Quoted passage
════════════════════
So I need, we all need, to be aware of individualistic approaches to worship and to be aware of spectator approaches to worship. If I could state the obvious, this is not the World Cup or the Stanley Cup, where we’re gathered together to watch the action on the field or on the ice. We are gathered to participate in the action. The church is not an audience of spectators. The church is community of worshipers.

This is huge, especially when we’re used to coming together here and on other campuses in a theater-style set up, where so much centers on what happens on the stage. We need to consciously remind ourselves that we don’t come together to watch worship—we come together to worship. It’s why we sing together. We read Scripture together. We pray together. We study the Word together. Right now, I’m obviously the one speaking, but in both speaking God’s Word and listening to it, I hope we’re all worshiping. I hope that as you’re listening, your heart is rising in worship to God.

We can never let worship decompose into a vicarious experience where the many in the congregation are merely watching the few on the stage who at best are worshiping and at worst are performing. If/when you ever find yourself slipping into spectator mode in the church, consciously remind yourself, “No, no, no. I’m a participant in this picture.” I am, and together we are, encountering God through singing, praying, listening and preaching. We prioritize community participation before God.

  1. Reverent Affection

So next, if our souls are designed to be satisfied in worshiping God, then we prioritize reverent affection for God. Reverent affection—I use both those words intentionally.

First, reverent. We have gathered together, right now, to worship God. Just think about that for a minute. We’ve gathered together to worship God. He is the God Who rules over the whole world, the God Who spoke and a universe came into being, the God Who created you. Think about Psalm 139. He formed your inward parts. He is the God Who is sustaining you right now.

I was talking last week with a neurosurgeon in our church. He was telling me about the 100 billion or so neurons that are firing on a few hundred trillion synapses in our brain at any moment. I don’t even know what that means. I’m thinking, “Huh. God knows what that means—He designed it.” God is sovereign over every one of those hundreds of trillions of synapses—whatever that is—in me, and in you, in over 10,000 of us in this church, in more than seven billion people in the world.

And not just people. Think about a fruit fly. [I hate fruit flies. I know I’m going to get an email about how helpful they are in the world from some fruit fly advocate in the church. But they just hover over and get on your food.] So I did a little research about those tiny little creatures.. Do you know how many neurons they have in their brains? I didn’t even know they’re big enough to have brains, but they do. They have 100,000 neurons in their brains. How do you get 100,000 of anything in that small of a creature? I can even pop it with my hand, it’s so tiny.
════════════════════
Information provided
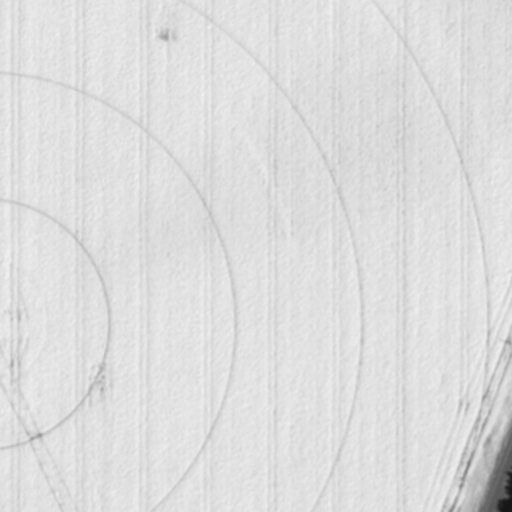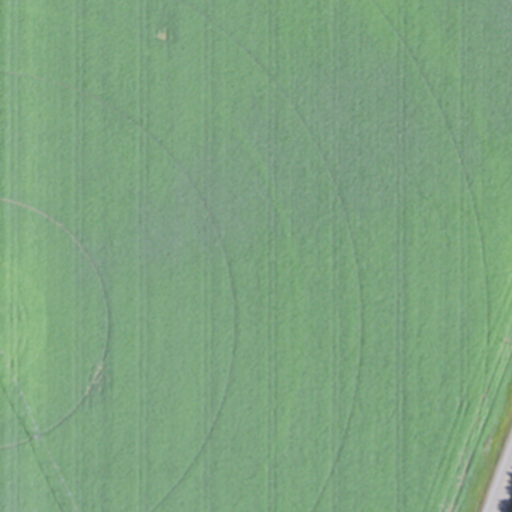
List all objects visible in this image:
road: (500, 481)
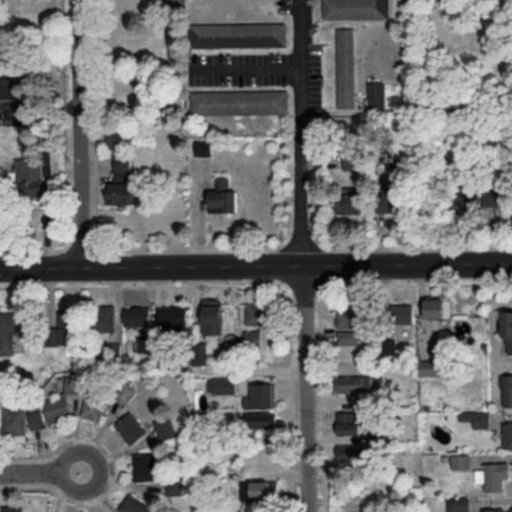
════════════════════
Tasks to perform
(1) Answer these questions using the sermon excerpt on worship:
(a) Which two sporting events does it name as places where people gather to watch the action?
(b) Which two words does it say are used intentionally?
(c) How many neurons does it say a fruit fly has in its brain?
(2) Continue the sermon excerpt on worship, picking up right after its final sentence.

Responses
(1)
(a) The World Cup and the Stanley Cup.
(b) Reverent affection.
(c) 100,000.

(2)
They estimate there are untold millions of them in the world. I don’t know how we think we can count how many there are, and whose job is it to do that? But here’s the deal. God knows exactly, down to the number, how many there are. One just got popped. He knows it. He’s causing all 100,000 of their neurons in every one of their little brains to work. We are talking about the God Who is sovereignly ruling and reigning over everything, including all of us and all the creation and all the universe—and we have come together to meet with Him.

Brothers and sisters in Christ, worshipers of God, let us be careful never to become casual with God. Which—let’s be honest—is so easy for us to do. If we can walk into a room like this, find our seat, look around, maybe start singing, bow our heads in prayer—even open up our Bibles—all the while our minds never come face to face with the fact that we’re gathered together before God, I pray that no one will ever watch our worship and think, “Those people are bored with God.” I want anyone who watches our worship to think, “Those people are blown away by God.”

Let me just remind us, we are not the audience here. God is the audience here. So brothers and sisters, let us never walk away from worship critically assessing, “Did worship today please me?” Let us always walk away from worship humbly asking, “Did worship today please God?” And let us start by looking at our own hearts. Have we put all of our focus on God with fear and awe? That’s what we mean by reverent.

Then reverent affection will mean awe-filled love. “This is the greatest commandment,” Jesus says, “to love the Lord your God with all your heart and soul and mind and strength” (Matthew 22:36-40). We’ve gathered together today to express love for God. Don’t miss it. The most important component of worship is not an instrument on a stage. It’s not even human instruments, like mouths that sing and pray and preach, or ears that hear and listen, or hands that clap and rise, or legs that stand or kneel. The most important component of our worship is our hearts.

Ephesians 5:18-19 tells us to sing and make melody with our hearts. Not with our mouths. It’s not just your mouth that makes what you do worship—or your hands or your feet or anything else. It’s your heart that makes what you do worship. That’s why Jesus, in His conversation with the woman at the well, totally shifted the focus from externals to internals, from where you worship—on this mountain or that mountain—to internals, Who you worship and how you worship with your heart.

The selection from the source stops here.